> **To do**
Using the data below, copy out all lines with the word "Cable".

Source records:

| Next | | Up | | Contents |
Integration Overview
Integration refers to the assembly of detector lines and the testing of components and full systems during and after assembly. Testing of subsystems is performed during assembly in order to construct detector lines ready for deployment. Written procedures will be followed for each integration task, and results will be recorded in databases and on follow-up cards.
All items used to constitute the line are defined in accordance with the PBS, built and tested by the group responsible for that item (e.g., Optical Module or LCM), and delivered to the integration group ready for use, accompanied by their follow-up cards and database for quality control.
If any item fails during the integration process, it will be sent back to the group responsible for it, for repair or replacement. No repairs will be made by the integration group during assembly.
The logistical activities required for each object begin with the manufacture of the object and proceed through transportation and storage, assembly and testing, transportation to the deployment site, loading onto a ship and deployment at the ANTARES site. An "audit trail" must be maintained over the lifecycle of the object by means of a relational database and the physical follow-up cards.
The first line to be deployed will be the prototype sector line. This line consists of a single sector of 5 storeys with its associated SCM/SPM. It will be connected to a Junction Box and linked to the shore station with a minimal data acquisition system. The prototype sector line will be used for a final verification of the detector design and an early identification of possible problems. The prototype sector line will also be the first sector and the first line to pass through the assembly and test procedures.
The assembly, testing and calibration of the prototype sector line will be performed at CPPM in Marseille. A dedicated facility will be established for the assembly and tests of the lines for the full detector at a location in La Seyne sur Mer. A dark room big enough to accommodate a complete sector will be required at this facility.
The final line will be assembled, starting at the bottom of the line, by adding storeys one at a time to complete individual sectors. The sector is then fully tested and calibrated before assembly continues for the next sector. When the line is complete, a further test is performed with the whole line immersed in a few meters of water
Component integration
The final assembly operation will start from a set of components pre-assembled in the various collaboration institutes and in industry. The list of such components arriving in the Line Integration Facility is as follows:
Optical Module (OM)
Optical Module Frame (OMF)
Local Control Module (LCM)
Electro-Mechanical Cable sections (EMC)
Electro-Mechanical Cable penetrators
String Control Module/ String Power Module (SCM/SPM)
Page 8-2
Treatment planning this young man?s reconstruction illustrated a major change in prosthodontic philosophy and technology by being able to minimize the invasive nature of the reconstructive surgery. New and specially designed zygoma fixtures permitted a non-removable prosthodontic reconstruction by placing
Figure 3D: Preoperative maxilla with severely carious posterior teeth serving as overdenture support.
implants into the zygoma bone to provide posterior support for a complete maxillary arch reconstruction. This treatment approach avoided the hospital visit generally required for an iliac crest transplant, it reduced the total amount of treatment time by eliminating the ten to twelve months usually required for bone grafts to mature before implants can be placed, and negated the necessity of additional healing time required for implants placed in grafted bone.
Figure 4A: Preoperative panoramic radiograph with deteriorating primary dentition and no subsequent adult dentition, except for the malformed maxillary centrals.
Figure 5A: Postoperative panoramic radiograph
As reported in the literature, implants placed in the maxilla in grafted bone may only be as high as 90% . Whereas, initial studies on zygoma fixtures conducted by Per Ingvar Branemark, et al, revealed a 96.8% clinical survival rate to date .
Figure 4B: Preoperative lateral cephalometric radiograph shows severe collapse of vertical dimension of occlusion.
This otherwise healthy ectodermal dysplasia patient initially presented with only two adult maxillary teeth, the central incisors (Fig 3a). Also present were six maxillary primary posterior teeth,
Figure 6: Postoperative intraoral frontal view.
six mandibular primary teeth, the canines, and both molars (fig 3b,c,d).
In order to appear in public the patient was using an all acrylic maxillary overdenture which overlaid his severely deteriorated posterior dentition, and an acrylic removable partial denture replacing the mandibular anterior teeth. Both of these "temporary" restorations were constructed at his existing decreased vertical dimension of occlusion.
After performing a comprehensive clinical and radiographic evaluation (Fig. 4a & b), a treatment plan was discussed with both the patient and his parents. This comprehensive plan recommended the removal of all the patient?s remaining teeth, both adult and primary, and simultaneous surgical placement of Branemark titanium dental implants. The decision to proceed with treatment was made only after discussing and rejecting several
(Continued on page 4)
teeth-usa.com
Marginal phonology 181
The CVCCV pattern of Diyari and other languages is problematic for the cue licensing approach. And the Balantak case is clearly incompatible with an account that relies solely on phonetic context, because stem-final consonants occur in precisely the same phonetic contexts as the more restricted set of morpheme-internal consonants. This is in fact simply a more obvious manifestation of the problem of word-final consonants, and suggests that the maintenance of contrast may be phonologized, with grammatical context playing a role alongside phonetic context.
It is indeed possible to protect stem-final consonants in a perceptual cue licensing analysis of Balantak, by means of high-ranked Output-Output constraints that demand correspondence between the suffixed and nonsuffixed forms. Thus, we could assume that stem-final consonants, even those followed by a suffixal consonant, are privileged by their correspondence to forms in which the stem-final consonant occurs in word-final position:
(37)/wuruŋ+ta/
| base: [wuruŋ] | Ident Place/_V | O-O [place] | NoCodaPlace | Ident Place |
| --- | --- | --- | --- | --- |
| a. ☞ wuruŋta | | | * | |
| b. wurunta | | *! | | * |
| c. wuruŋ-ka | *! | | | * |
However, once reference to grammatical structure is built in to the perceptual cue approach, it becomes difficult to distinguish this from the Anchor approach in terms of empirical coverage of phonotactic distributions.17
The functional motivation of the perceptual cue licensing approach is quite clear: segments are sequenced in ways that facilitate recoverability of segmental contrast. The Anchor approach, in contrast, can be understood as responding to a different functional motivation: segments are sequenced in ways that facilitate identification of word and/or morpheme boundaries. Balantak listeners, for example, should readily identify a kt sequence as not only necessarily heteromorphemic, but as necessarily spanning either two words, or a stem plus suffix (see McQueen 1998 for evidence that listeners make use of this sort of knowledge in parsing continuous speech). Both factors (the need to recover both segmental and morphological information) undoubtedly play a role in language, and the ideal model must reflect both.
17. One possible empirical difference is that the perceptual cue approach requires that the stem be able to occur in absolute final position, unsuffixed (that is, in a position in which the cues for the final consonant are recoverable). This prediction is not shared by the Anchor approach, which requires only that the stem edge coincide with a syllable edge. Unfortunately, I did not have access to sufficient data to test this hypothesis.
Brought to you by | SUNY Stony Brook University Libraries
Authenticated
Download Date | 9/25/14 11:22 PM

> **Solved problem**
Electro-Mechanical Cable sections (EMC)
Electro-Mechanical Cable penetrators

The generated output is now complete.